Donc tu dis que tu as ajouté le cri du bébé à la bande originale ? Ce n'est pas juste quelque chose qui s'est produit pendant que vous tourniez la scène ?
Nous l'ajoutons, oui. Nous concevrons des sons que nous ajouterons en post-production. Je dirais par exemple à mon ingénieur du son que je veux voir cette femme entendre quelque chose qui, dans son esprit, la fait remonter les escaliers. Cela pourrait être le bruit des pleurs du bébé du voisin, ou cela pourrait être quelque chose qu'elle imagine qui la fait revenir.

Cela me rappelle quelque chose que j'ai lu sur votre style de mise en scène : vous savez exactement ce que vous voulez, et au moment où vous arrivez sur le plateau, c'est presque une pièce chorégraphiée.
Bien sûr, je conçois tout dans ma tête à l'avance, mais ce qu'on dit de mon travail de chorégraphe, j'essaie en fait de ne pas le ressortir parce que je ne veux pas que les acteurs voient ce que j'ai en tête. Même si le réalisateur est sûr de ce qu'il va faire, il est préférable qu'il laisse les acteurs et l'équipe penser qu'ils improvisent ou que leurs commentaires significatifs sont écoutés. Ils veulent croire qu’ils ont un rôle à jouer dans la réalisation de ce film. [Des rires.] Si vous ne le faites pas, l'équipage commence alors à passer à l'acte. [Des rires.]
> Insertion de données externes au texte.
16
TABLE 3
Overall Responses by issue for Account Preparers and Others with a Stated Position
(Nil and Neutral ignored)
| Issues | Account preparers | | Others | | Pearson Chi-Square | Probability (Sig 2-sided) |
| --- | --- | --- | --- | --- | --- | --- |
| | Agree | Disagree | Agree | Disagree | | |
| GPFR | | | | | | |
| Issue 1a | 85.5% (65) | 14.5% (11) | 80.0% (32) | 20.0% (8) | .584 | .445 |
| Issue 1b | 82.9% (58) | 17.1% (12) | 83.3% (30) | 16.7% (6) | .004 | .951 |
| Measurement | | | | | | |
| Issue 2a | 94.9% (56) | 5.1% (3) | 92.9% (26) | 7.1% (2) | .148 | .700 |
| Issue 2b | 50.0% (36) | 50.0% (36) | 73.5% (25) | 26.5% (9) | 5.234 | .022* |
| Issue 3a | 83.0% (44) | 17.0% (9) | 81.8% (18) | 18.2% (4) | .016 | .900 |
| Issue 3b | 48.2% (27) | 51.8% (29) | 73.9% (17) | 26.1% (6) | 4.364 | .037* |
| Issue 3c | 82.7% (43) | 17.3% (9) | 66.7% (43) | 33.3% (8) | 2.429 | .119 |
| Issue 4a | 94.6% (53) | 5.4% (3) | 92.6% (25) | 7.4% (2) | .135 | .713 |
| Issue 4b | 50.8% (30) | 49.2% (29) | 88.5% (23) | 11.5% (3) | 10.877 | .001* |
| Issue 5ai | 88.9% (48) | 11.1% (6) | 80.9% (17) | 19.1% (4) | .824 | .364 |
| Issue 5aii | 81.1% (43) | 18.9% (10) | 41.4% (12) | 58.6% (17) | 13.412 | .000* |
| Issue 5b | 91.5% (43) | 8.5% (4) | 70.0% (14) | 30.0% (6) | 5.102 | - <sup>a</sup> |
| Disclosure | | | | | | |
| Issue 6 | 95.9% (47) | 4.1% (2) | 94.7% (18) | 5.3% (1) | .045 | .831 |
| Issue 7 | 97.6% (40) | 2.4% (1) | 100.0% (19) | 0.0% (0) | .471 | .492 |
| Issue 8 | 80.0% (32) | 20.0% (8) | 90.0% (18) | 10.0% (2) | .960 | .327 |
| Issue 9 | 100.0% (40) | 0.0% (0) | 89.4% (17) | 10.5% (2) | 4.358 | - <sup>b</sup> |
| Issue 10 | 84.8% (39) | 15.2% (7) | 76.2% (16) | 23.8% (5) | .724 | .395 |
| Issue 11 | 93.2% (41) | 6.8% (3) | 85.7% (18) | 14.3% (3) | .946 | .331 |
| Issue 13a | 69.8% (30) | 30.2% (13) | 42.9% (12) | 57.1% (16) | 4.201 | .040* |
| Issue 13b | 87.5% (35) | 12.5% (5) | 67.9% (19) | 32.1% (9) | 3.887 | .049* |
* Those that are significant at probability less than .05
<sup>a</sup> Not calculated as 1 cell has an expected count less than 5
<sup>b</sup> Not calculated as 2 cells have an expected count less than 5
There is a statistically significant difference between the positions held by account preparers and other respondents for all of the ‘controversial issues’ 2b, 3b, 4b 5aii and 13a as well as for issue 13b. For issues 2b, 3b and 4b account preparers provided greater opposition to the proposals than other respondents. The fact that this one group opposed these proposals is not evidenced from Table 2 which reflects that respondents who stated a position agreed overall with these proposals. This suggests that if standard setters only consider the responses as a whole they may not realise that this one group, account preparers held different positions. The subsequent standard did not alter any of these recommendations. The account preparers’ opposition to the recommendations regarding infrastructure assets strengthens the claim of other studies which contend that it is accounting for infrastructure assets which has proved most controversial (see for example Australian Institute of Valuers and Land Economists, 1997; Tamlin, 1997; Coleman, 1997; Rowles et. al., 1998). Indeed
Vos films ne sont pas politiques, mais beaucoup d’entre eux font allusion aux défis auxquels est confronté l’Iran moderne. Est-ce moins vrai pourLe passé, qui se déroule en France ?
Un débat houleux en Iran ces jours-ci est de savoir si l’on peut conserver le passé ou si, comme certains le pensent, le progrès signifie l’effacer. Mais le passé et les traditions ont toujours été un thème stimulant dans mon travail. Ce qui me dérange vraiment, c'est qu'il y a si peu de gens en dehors de l'Iran qui comprennent la culture ou l'histoire de mon pays. Tout ce qu’ils connaissent, ce sont les incidents politiques des quarante dernières années. Avant cela, ils ne connaissent rien de notre culture.

Et aussi bon queArgoc'est que ça n'a pas aidé. Comme vous l’avez souligné lors de la sortie de ce film, tous les Iraniens sont présentés comme des méchants d’une manière caricaturale.
De nombreux amis américains qui ont visité l’Iran me disent que nous partageons beaucoup les mêmes émotions que vous. Je l'ai vu dans les films américains classiques que j'ai regardés en grandissant – ceux que j'aime toujours le plus aujourd'hui : le travail d'Elia Kazan et celui de Kubrick, les premiers films de Martin Scorsese et celui de Coppola.Parrainfilms. C’est la raison pour laquelle de nombreux Iraniens ont émigré vers les États-Unis plutôt que vers d’autres pays. Bien entendu, au cours des dernières années, le peuple iranien a perdu le statut normal qu’il avait ; ils ont changé par rapport à ce que je connaissais. Mais si l’on met de côté les Iraniens de ces dernières années et que l’on les compare à travers l’histoire, ils sont émotionnellement très proches des Américains.